Israeli research shows medical scans vulnerable to hacking

Cybersecurity researchers at Ben-Gurion University of the Negev (BGU) in Israel have developed malware to demonstrate vulnerabilities in medical imaging equipment.

Cybersecurity researchers at Ben-Gurion University of the Negev (BGU) in Israel have developed malware to demonstrate vulnerabilities in medical imaging equipment.

As part of the demonstration, the researchers hacked and edited 3D medical scans to add or remove images of tumours. This was performed using a generative adversarial network (GAN) that was trained using medical images that are available for free on the internet.

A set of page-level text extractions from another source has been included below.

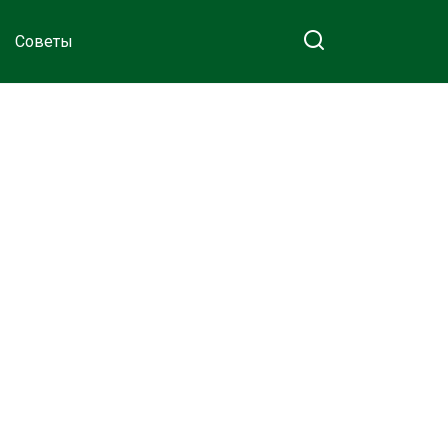
Советы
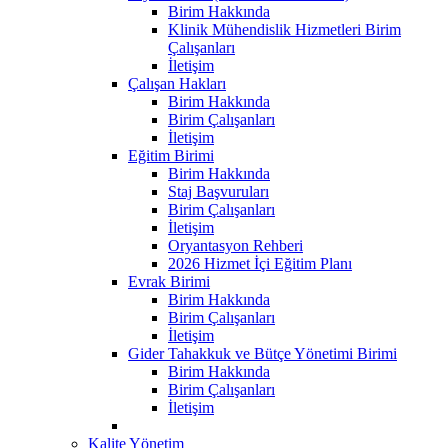
Birim Hakkında
Klinik Mühendislik Hizmetleri Birim
Çalışanları
İletişim
Çalışan Hakları
Birim Hakkında
Birim Çalışanları
İletişim
Eğitim Birimi
Birim Hakkında
Staj Başvuruları
Birim Çalışanları
İletişim
Oryantasyon Rehberi
2026 Hizmet İçi Eğitim Planı
Evrak Birimi
Birim Hakkında
Birim Çalışanları
İletişim
Gider Tahakkuk ve Bütçe Yönetimi Birimi
Birim Hakkında
Birim Çalışanları
İletişim
Kalite Yönetim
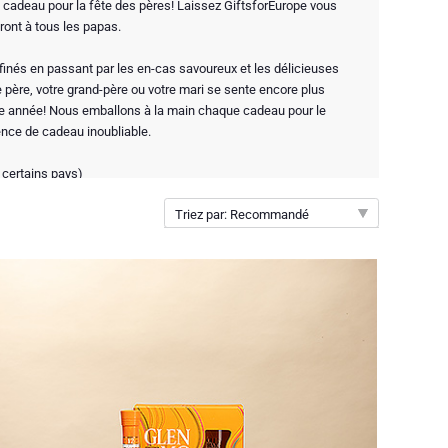
 cadeau pour la fête des pères! Laissez GiftsforEurope vous
iront à tous les papas.
affinés en passant par les en-cas savoureux et les délicieuses
e père, votre grand-père ou votre mari se sente encore plus
tte année! Nous emballons à la main chaque cadeau pour le
ience de cadeau inoubliable.
 certains pays)
Triez par: Recommandé
Recommandé
Nouveautés
Prix par ordre croissant
Prix par ordre décroissant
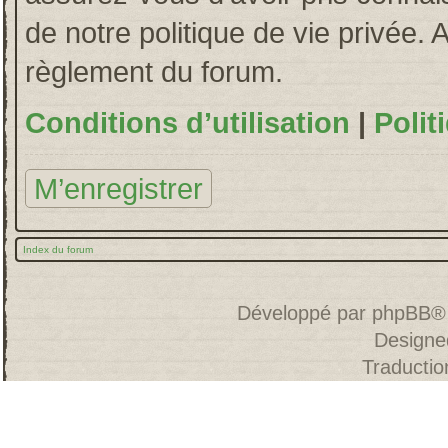
de notre politique de vie privée. 
règlement du forum.
Conditions d’utilisation
|
Polit
M’enregistrer
Index du forum
Développé par
phpBB
®
Designe
Traducti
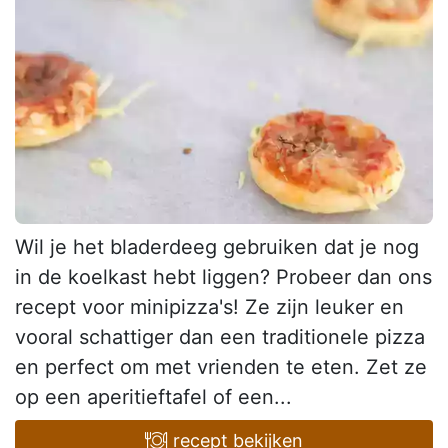
Wil je het bladerdeeg gebruiken dat je nog
in de koelkast hebt liggen? Probeer dan ons
recept voor minipizza's! Ze zijn leuker en
vooral schattiger dan een traditionele pizza
en perfect om met vrienden te eten. Zet ze
op een aperitieftafel of een...
recept bekijken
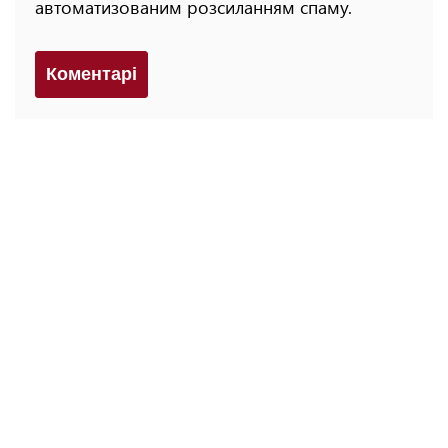
автоматизованим розсиланням спаму.
Коментарi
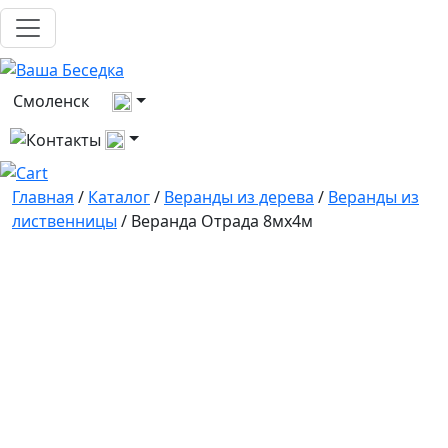
Выберите город
Смоленск
Все контакты
Главная
/
Каталог
/
Веранды из дерева
/
Веранды из
лиственницы
/ Веранда Отрада 8мх4м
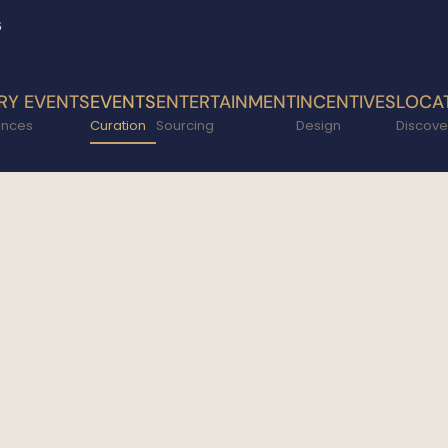
6
RY EVENTS
EVENTS
ENTERTAINMENT
INCENTIVES
LOCA
ences
Curation
Sourcing
Design
Discove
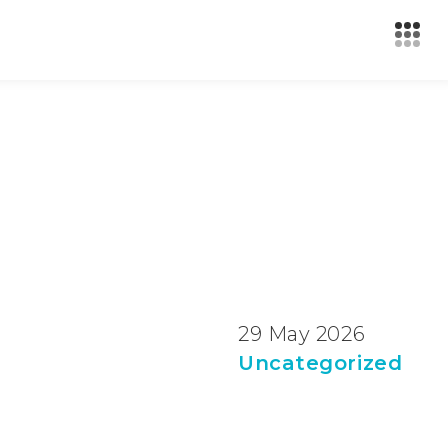
29 May 2026
Uncategorized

When the team asked three radiologists to interpret a mixture of altered and genuine CT scans, they misdiagnosed 99% of the scans that had been altered to add a tumour and 94% of those where cancerous cells were digitally removed.

Even after radiologists were informed about the attack, they were unable to distinguish between the altered and genuine images.

The scans were also checked by an artificial intelligence (AI) algorithm, which could not identify the fake images.

"Our research shows how an attacker can realistically add or remove medical conditions from CT and MRI scans."

Poor cyber protection could lead to ransomware and cyberterrorism attacks on hospital networks. Edited scans like those used in the experiment could be used to commit insurance fraud.

A researcher at the BGU National Cyber Security Research Center Yisroel Mirsky said: “Our research shows how an attacker can realistically add or remove medical conditions from CT and MRI scans.

“In particular, we show how easily an attacker can access a hospital’s network, and then inject or remove lung cancer from a patient’s CT scan.”

According to the team, a hacker would have complete control over the size, location and number of tumours added to the image.

Mirsky added: “In addition to the radiologists, we also showed how CT-GAN is an effective adversarial machine-learning attack. Consequently, the state-of-the-art artificial intelligence lung cancer screening tools, used by some radiologists, are also vulnerable to this attack.”

The team said that using encryption between the hospital’s radiology network and using digital signatures to authenticate scans could help cut the risk.